While reading the first part of Shallow Graves, we must take Larsen's word for it that Nga is a warm and compassionate friend; she is unfailingly resourceful and helpful, but also seems aloof and faintly disdainful. As Nga's own part of the book develops, however, she materializes fully as a person of a type very different from those who populate most of the American literature of the war. Although her life has been full of dislocation and loss, Nga views things realistically and unsentimentally. Yet there is no stiff nobility in her; Larsen somehow conveys a passionate and imaginative nature kept totally under the control demanded of cultured Southeast Asians. This restraint and directness also permit the reader to avoid sentimentalizing and coarsening Nga's feelings and to experience them in a way that is at least partially unWestern.

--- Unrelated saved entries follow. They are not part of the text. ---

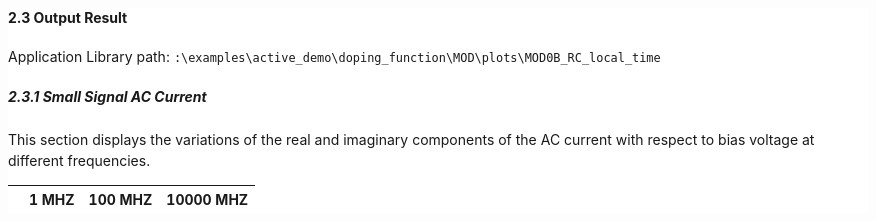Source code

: #### 2.3 Output Result

​Application Library path: `:\examples\active_demo\doping_function\MOD\plots\MOD0B_RC_local_time`

##### 2.3.1 Small Signal AC Current

​This section displays the variations of the real and imaginary components of the AC current with respect to bias voltage at different frequencies.

|       | 1 MHZ                                                        | 100 MHZ                                                      | 10000 MHZ                                                    |
| ----- | ------------------------------------------------------------ | ------------------------------------------------------------ | ------------------------------------------------------------ |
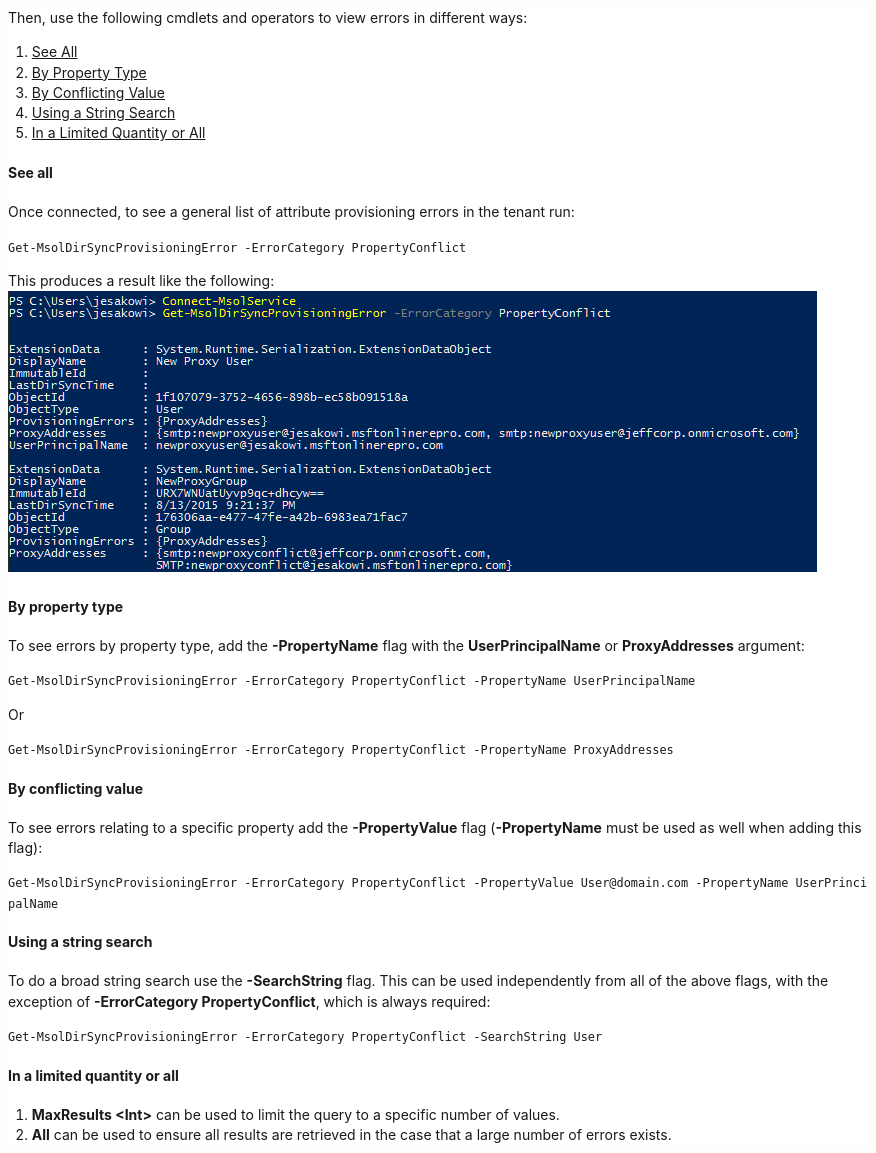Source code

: Then, use the following cmdlets and operators to view errors in different ways:

1. [See All](#see-all)
2. [By Property Type](#by-property-type)
3. [By Conflicting Value](#by-conflicting-value)
4. [Using a String Search](#using-a-string-search)
5. [In a Limited Quantity or All](#in-a-limited-quantity-or-all)

#### See all
Once connected, to see a general list of attribute provisioning errors in the tenant run:

`Get-MsolDirSyncProvisioningError -ErrorCategory PropertyConflict`

This produces a result like the following:  
 ![Get-MsolDirSyncProvisioningError](./media/how-to-connect-syncservice-duplicate-attribute-resiliency/1.png "Get-MsolDirSyncProvisioningError")  

#### By property type
To see errors by property type, add the **-PropertyName** flag with the **UserPrincipalName** or **ProxyAddresses** argument:

`Get-MsolDirSyncProvisioningError -ErrorCategory PropertyConflict -PropertyName UserPrincipalName`

Or

`Get-MsolDirSyncProvisioningError -ErrorCategory PropertyConflict -PropertyName ProxyAddresses`

#### By conflicting value
To see errors relating to a specific property add the **-PropertyValue** flag (**-PropertyName** must be used as well when adding this flag):

`Get-MsolDirSyncProvisioningError -ErrorCategory PropertyConflict -PropertyValue User@domain.com -PropertyName UserPrincipalName`

#### Using a string search
To do a broad string search use the **-SearchString** flag. This can be used independently from all of the above flags, with the exception of **-ErrorCategory PropertyConflict**, which is always required:

`Get-MsolDirSyncProvisioningError -ErrorCategory PropertyConflict -SearchString User`

#### In a limited quantity or all
1. **MaxResults \<Int>** can be used to limit the query to a specific number of values.
2. **All** can be used to ensure all results are retrieved in the case that a large number of errors exists.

HER STORY is a painful one. In a culture where marriages are arranged, Nga is forced to leave Vietnam and the man she secretly loves to marry a general in the invading Chinese army who has requested her hand. She tells of her trip to China, her eventual acceptance of the general's love, the birth of her first child, and the terrible news she hears from home: "I received a letter from my mother saying/my second brother had burned down our beloved house./ The Viet Minh, in their fight against the French,/ ordered my family to destroy our dwelling./ My brother poured gasoline over the walls of the house/ then set a torch to it./ As the flames leaped up/ he realized he could not save the piano,/ he began to beat it with a hammer -- /all the time laughing and crying."
Nga returns to Hanoi when the military situation in China becomes dangerous, and finds her sister married to Bao, the man she herself had wished to marry. Soon she receives notification that the general has been killed, and finally agrees to become Bao's second wife. She travels to Scotland to study, returns to Vietnam and eventually begins working with the Americans. It is only here, in the final sections of her account, thatLarsen, "my boss's wife," appears, and from the new perspective, the aloofness and disdain of the book's first part appear not only comprehensible, but inevitable.
One feeling that is strongly sustained throughout Nga's poems is the integrity of Vietnamese family life, and it is her account of the eventual destruction of her family by the war that makes Shallow Graves so wrenching to read. While describing her father's funeral, she recounts a cultural belief that gives the book its name: "We believe the dead must be buried deep and tight so the soul will be secure and go to heaven and bless the family. If not, the soul will become a monster and haunt the family." All families are now haunted by their unburied war dead, and many, forced like Nga to flee Vietnam, experience this despair in a landscape of profound cultural dislocation. In the book's final poem Larsen and Nga, reunited in the United States, visit the American Museum of Natural History in New York to inspect the Hall of Asian Peoples. The exhibit for Vietnam is small, "buried between India and China." It includes a farmer with his water buffalo and a statue of the Money God, with a caption that says, "small change is dropped in his back for good luck." As they leave the hall, Nga smiles at Larson and says, "I think your country wants to forget about mine."